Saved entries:
● ● ● ● ● ● ●
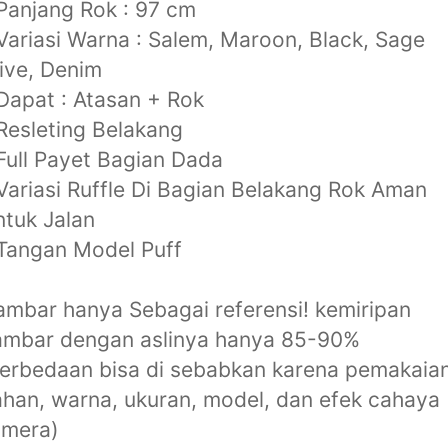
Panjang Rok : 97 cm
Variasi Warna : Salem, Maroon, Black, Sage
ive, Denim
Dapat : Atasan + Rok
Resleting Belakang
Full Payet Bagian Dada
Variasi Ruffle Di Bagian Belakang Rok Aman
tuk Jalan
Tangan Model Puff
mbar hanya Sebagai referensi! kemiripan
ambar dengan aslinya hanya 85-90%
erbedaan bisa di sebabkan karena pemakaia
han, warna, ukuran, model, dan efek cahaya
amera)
● ● ● ● ● ● ●
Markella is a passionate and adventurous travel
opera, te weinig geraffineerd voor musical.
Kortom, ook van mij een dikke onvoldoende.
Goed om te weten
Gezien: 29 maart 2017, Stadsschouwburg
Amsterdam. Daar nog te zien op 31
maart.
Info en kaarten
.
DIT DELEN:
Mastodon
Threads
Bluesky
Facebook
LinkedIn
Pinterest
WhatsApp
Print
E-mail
● ● ● ● ● ● ●
• **TASK BRIEF**: Please show, exactly as written, every line above that contains the word "Bagian".

• **EXERCISE SOLUTION**:
Full Payet Bagian Dada
Variasi Ruffle Di Bagian Belakang Rok Aman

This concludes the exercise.